The Albanese government is unlikely to reveal revolutionary cost-of-living support measures in next month’s federal budget, Treasurer Jim Chalmers says, despite rising inflationary pressures clamping down on households and businesses alike.
Appearing on ABC RN Breakfast Thursday morning, Chalmers downplayed suggestions his debut budget will feature spending commitments far beyond those already telegraphed by the government.
“Our priority is the cost-of-living relief we’ve already announced, and it’s difficult enough, frankly, to make room in a budget with a trillion dollars of debt,” Chalmers told host Patricia Karvelas.
“In leveling with people, we are being up front about them with the challenges in the budget,” he added.
Chalmers’ frank statement came less than a day after the release of June quarter GDP figures, which showed the economy grew 0.9% over the period.
The data reflects “an economy rebounding from the disruption of the pandemic”, Chalmers said.
However, Australia now faces “a deteriorating global growth outlook, continuing labour shortages, and rising interest rates which are straining businesses and households and creating headwinds for our economy over the year ahead”, he added.
The most recent consumer price index data shows inflation increasing 6.1% over the year to June, outpacing overall wage growth while also deepening small business expenses.
Navigating those challenges, while also mitigating what Chalmers has characterised as wasteful spending by the prior Coalition government, means the government intends to focus on “responsible” cost-of-living relief measures in October.
While the federal government downplays the chance of surprise cost-of-living measures for households or businesses, CPA Australia business policy adviser Gavan Ord says the October “mini-budget” could still carry on the positive momentum built in the Jobs and Skills Summit.
“It’s an opportunity for the government to take action on the challenges that small businesses are facing at the moment,” Ord told SmartCompany.
“And they shouldn’t let go of this opportunity.”
While CPA Australia is yet to finalise its pre-budget positions, Ord points to several policies the organisation believes could stimulate the small business sector.
A federal scheme providing financial incentives to small business to obtain professional advice would deliver “significant” benefits to the economy, he says.
Making temporary full expensing permanent past its scheduled end-date of June 30, 2023 would encourage further small business investment, he adds.

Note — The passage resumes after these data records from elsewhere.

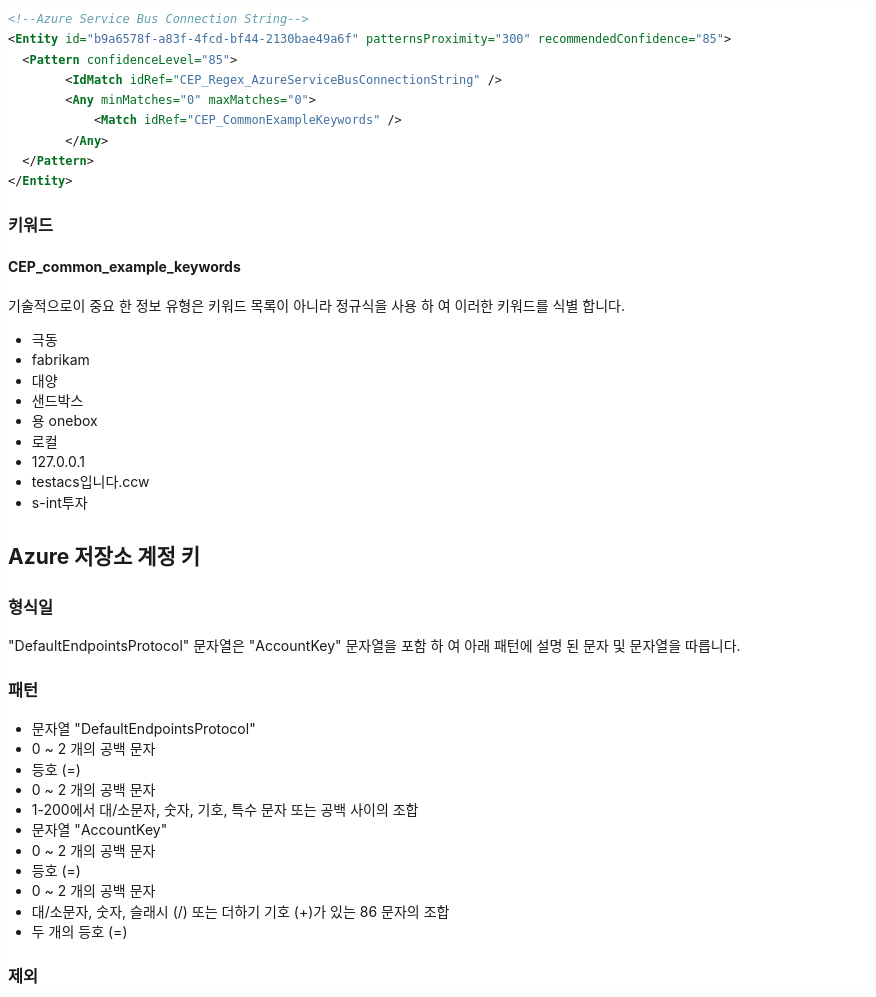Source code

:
 ```xml
<!--Azure Service Bus Connection String-->
<Entity id="b9a6578f-a83f-4fcd-bf44-2130bae49a6f" patternsProximity="300" recommendedConfidence="85">
  <Pattern confidenceLevel="85">
        <IdMatch idRef="CEP_Regex_AzureServiceBusConnectionString" />
        <Any minMatches="0" maxMatches="0">
            <Match idRef="CEP_CommonExampleKeywords" />
        </Any>
  </Pattern>
</Entity>
```

### <a name="keywords"></a>키워드

#### <a name="cep_common_example_keywords"></a>CEP_common_example_keywords

기술적으로이 중요 한 정보 유형은 키워드 목록이 아니라 정규식을 사용 하 여 이러한 키워드를 식별 합니다.

- 극동
- fabrikam
- 대양
- 샌드박스
- 용 onebox
- 로컬
- 127.0.0.1
- testacs입니다.ccw
- s-int투자

## <a name="azure-storage-account-key"></a>Azure 저장소 계정 키

### <a name="format"></a>형식일

"DefaultEndpointsProtocol" 문자열은 "AccountKey" 문자열을 포함 하 여 아래 패턴에 설명 된 문자 및 문자열을 따릅니다.

### <a name="pattern"></a>패턴

- 문자열 "DefaultEndpointsProtocol"
- 0 ~ 2 개의 공백 문자
- 등호 (=)
- 0 ~ 2 개의 공백 문자
- 1-200에서 대/소문자, 숫자, 기호, 특수 문자 또는 공백 사이의 조합
- 문자열 "AccountKey"
- 0 ~ 2 개의 공백 문자
- 등호 (=)
- 0 ~ 2 개의 공백 문자
- 대/소문자, 숫자, 슬래시 (/) 또는 더하기 기호 (+)가 있는 86 문자의 조합
- 두 개의 등호 (=)

### <a name="checksum"></a>제외
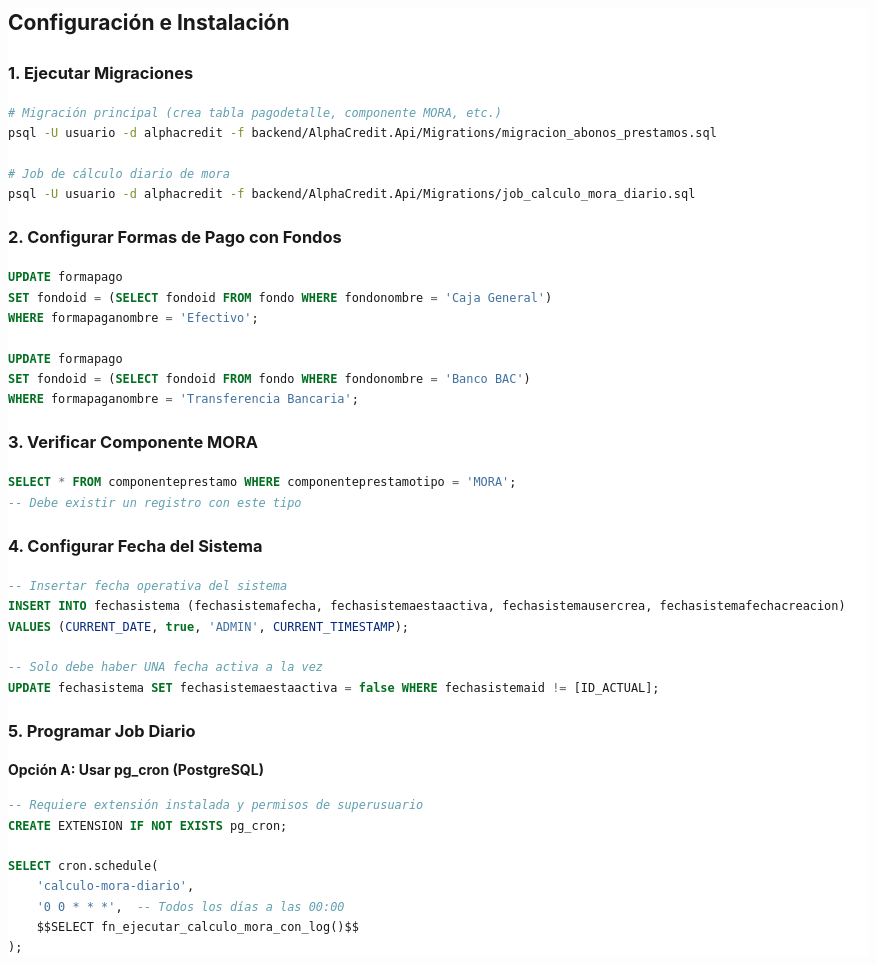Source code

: ## Configuración e Instalación

### 1. Ejecutar Migraciones

```bash
# Migración principal (crea tabla pagodetalle, componente MORA, etc.)
psql -U usuario -d alphacredit -f backend/AlphaCredit.Api/Migrations/migracion_abonos_prestamos.sql

# Job de cálculo diario de mora
psql -U usuario -d alphacredit -f backend/AlphaCredit.Api/Migrations/job_calculo_mora_diario.sql
```

### 2. Configurar Formas de Pago con Fondos

```sql
UPDATE formapago
SET fondoid = (SELECT fondoid FROM fondo WHERE fondonombre = 'Caja General')
WHERE formapaganombre = 'Efectivo';

UPDATE formapago
SET fondoid = (SELECT fondoid FROM fondo WHERE fondonombre = 'Banco BAC')
WHERE formapaganombre = 'Transferencia Bancaria';
```

### 3. Verificar Componente MORA

```sql
SELECT * FROM componenteprestamo WHERE componenteprestamotipo = 'MORA';
-- Debe existir un registro con este tipo
```

### 4. Configurar Fecha del Sistema

```sql
-- Insertar fecha operativa del sistema
INSERT INTO fechasistema (fechasistemafecha, fechasistemaestaactiva, fechasistemausercrea, fechasistemafechacreacion)
VALUES (CURRENT_DATE, true, 'ADMIN', CURRENT_TIMESTAMP);

-- Solo debe haber UNA fecha activa a la vez
UPDATE fechasistema SET fechasistemaestaactiva = false WHERE fechasistemaid != [ID_ACTUAL];
```

### 5. Programar Job Diario

**Opción A: Usar pg_cron (PostgreSQL)**
```sql
-- Requiere extensión instalada y permisos de superusuario
CREATE EXTENSION IF NOT EXISTS pg_cron;

SELECT cron.schedule(
    'calculo-mora-diario',
    '0 0 * * *',  -- Todos los días a las 00:00
    $$SELECT fn_ejecutar_calculo_mora_con_log()$$
);
```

And, while CPA Australia is yet to solidify its views on draft legislation covering $1.55 billion in “bonus” tax offsets for small businesses looking to upgrade their technology and staff training, Ord says campaigns championing specific high-value tech could benefit the economy.
“We’re realistic going to this budget that it is not a full budget,” Ord said.
“But as I said, some of these positions, we’re taking long standing positions we’ve put forward to governments over many years.
“And [in] some of them, we believe there’s opportunities to progress them further in this budget, even though we know it’s a mini-budget.”
The next federal budget will be handed down on October 25.